Dizon also noted that because SEER data was used, "We do not know what treatment patterns, or even what the second cancers were, for those who developed invasive disease. Such data could inform the results, and we need to be cognizant of that."


 Laura Esserman, MD, MBA, Professor in the Departments of Surgery and Radiology and Director of the Carol Franc Buck Breast Care Center at the University of California, San Francisco Helen Diller Family Comprehensive Cancer Center, wrote in an accompanying editorial that most of the women in the Narod et al study had lumpectomies and the rest had mastectomies. Some of the patients, she noted, were at higher risk, including younger patients under the age of 40, black women, and those with questionable molecular markers.


"The majority of DCIS is detected in women undergoing screening and who are recalled for biopsy of calcifications,” Esserman wrote. “To minimize the risk of overdiagnosis and/or overtreatment, it is time to reassess whether clustered amorphous calcifications should be a target for screening, recall, and biopsy, especially in older women.”


Esserman concluded by noting four points on what the sum total of the data on DCIS now suggests:

  • DCIS should be considered a “risk factor” for invasive breast cancer and an opportunity for targeted prevention;
  • Radiation therapy should not be routinely offered after lumpectomy for DCIS lesions that are not high risk;
  • Low- and intermediate-grade DCIS does not need to be a target for screening or early detection; and
  • Breast cancer specialists should continue to better understand the biological characteristics of the highest-risk DCIS cases and test targeted approaches to reduce death from breast cancer.

 Deanna Attai, MD, President of the American Society of Breast Surgeons and Assistant Clinical Professor in the Department of Surgery at UCLA David Geffen School of Medicine, who also spoke with OT, said the study generated so much interest among colleagues and the broader breast cancer community that she addressed it on her blog.

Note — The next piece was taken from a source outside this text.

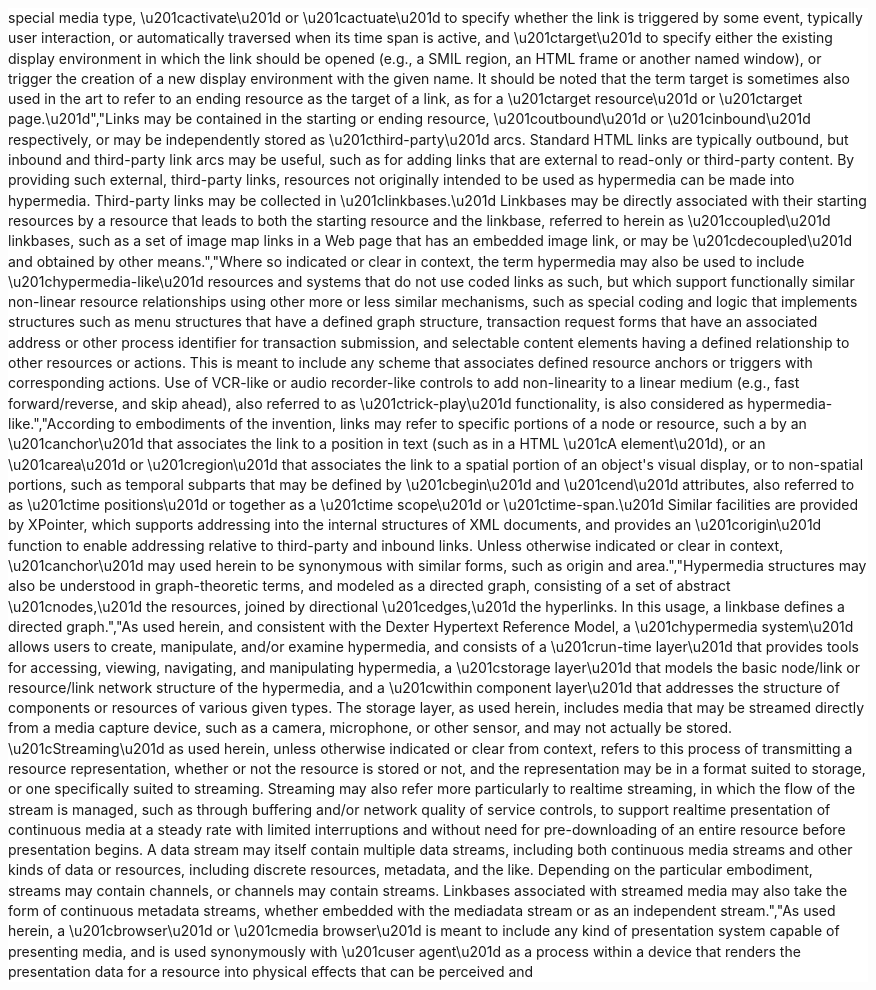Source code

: special media type, \u201cactivate\u201d or \u201cactuate\u201d to specify whether the link is triggered by some event, typically user interaction, or automatically traversed when its time span is active, and \u201ctarget\u201d to specify either the existing display environment in which the link should be opened (e.g., a SMIL region, an HTML frame or another named window), or trigger the creation of a new display environment with the given name. It should be noted that the term target is sometimes also used in the art to refer to an ending resource as the target of a link, as for a \u201ctarget resource\u201d or \u201ctarget page.\u201d","Links may be contained in the starting or ending resource, \u201coutbound\u201d or \u201cinbound\u201d respectively, or may be independently stored as \u201cthird-party\u201d arcs. Standard HTML links are typically outbound, but inbound and third-party link arcs may be useful, such as for adding links that are external to read-only or third-party content. By providing such external, third-party links, resources not originally intended to be used as hypermedia can be made into hypermedia. Third-party links may be collected in \u201clinkbases.\u201d Linkbases may be directly associated with their starting resources by a resource that leads to both the starting resource and the linkbase, referred to herein as \u201ccoupled\u201d linkbases, such as a set of image map links in a Web page that has an embedded image link, or may be \u201cdecoupled\u201d and obtained by other means.","Where so indicated or clear in context, the term hypermedia may also be used to include \u201chypermedia-like\u201d resources and systems that do not use coded links as such, but which support functionally similar non-linear resource relationships using other more or less similar mechanisms, such as special coding and logic that implements structures such as menu structures that have a defined graph structure, transaction request forms that have an associated address or other process identifier for transaction submission, and selectable content elements having a defined relationship to other resources or actions. This is meant to include any scheme that associates defined resource anchors or triggers with corresponding actions. Use of VCR-like or audio recorder-like controls to add non-linearity to a linear medium (e.g., fast forward\/reverse, and skip ahead), also referred to as \u201ctrick-play\u201d functionality, is also considered as hypermedia-like.","According to embodiments of the invention, links may refer to specific portions of a node or resource, such a by an \u201canchor\u201d that associates the link to a position in text (such as in a HTML \u201cA element\u201d), or an \u201carea\u201d or \u201cregion\u201d that associates the link to a spatial portion of an object's visual display, or to non-spatial portions, such as temporal subparts that may be defined by \u201cbegin\u201d and \u201cend\u201d attributes, also referred to as \u201ctime positions\u201d or together as a \u201ctime scope\u201d or \u201ctime-span.\u201d Similar facilities are provided by XPointer, which supports addressing into the internal structures of XML documents, and provides an \u201corigin\u201d function to enable addressing relative to third-party and inbound links. Unless otherwise indicated or clear in context, \u201canchor\u201d may used herein to be synonymous with similar forms, such as origin and area.","Hypermedia structures may also be understood in graph-theoretic terms, and modeled as a directed graph, consisting of a set of abstract \u201cnodes,\u201d the resources, joined by directional \u201cedges,\u201d the hyperlinks. In this usage, a linkbase defines a directed graph.","As used herein, and consistent with the Dexter Hypertext Reference Model, a \u201chypermedia system\u201d allows users to create, manipulate, and\/or examine hypermedia, and consists of a \u201crun-time layer\u201d that provides tools for accessing, viewing, navigating, and manipulating hypermedia, a \u201cstorage layer\u201d that models the basic node\/link or resource\/link network structure of the hypermedia, and a \u201cwithin component layer\u201d that addresses the structure of components or resources of various given types. The storage layer, as used herein, includes media that may be streamed directly from a media capture device, such as a camera, microphone, or other sensor, and may not actually be stored. \u201cStreaming\u201d as used herein, unless otherwise indicated or clear from context, refers to this process of transmitting a resource representation, whether or not the resource is stored or not, and the representation may be in a format suited to storage, or one specifically suited to streaming. Streaming may also refer more particularly to realtime streaming, in which the flow of the stream is managed, such as through buffering and\/or network quality of service controls, to support realtime presentation of continuous media at a steady rate with limited interruptions and without need for pre-downloading of an entire resource before presentation begins. A data stream may itself contain multiple data streams, including both continuous media streams and other kinds of data or resources, including discrete resources, metadata, and the like. Depending on the particular embodiment, streams may contain channels, or channels may contain streams. Linkbases associated with streamed media may also take the form of continuous metadata streams, whether embedded with the mediadata stream or as an independent stream.","As used herein, a \u201cbrowser\u201d or \u201cmedia browser\u201d is meant to include any kind of presentation system capable of presenting media, and is used synonymously with \u201cuser agent\u201d as a process within a device that renders the presentation data for a resource into physical effects that can be perceived and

She told OT: "DCIS is not one disease. With each study that comes out, we get more and more evidence we're dealing with multiple diseases. Because we're dealing with multiple diseases, in a sense we need multiple treatment approaches--not a one size fits all.


“Look at the patient's age, tumor grade, extent of disease, along with a patient’s preferences and whether they understand these are our standard treatments but we're not sure about the long-term value of them in terms of improving survival. Couple that with understanding and recognizing that we don't have the ability to predict which patients will do well with less treatment."


Attai, a co-moderator of the weekly Breast Cancer Social Media tweetchat (#BCSM), also said physicians need to have open discussions with their patients regarding the differences between DCIS subtypes, and that patients and doctors themselves need to recognize their limitations.


"We need to acknowledge that we do not always have the right answers, inform the patient that decisions do not need to be made quickly, discuss cases in a multidisciplinary forum, and encourage second opinions. I think that is the ideal way to approach a patient with DCIS, and invasive cancer, as well."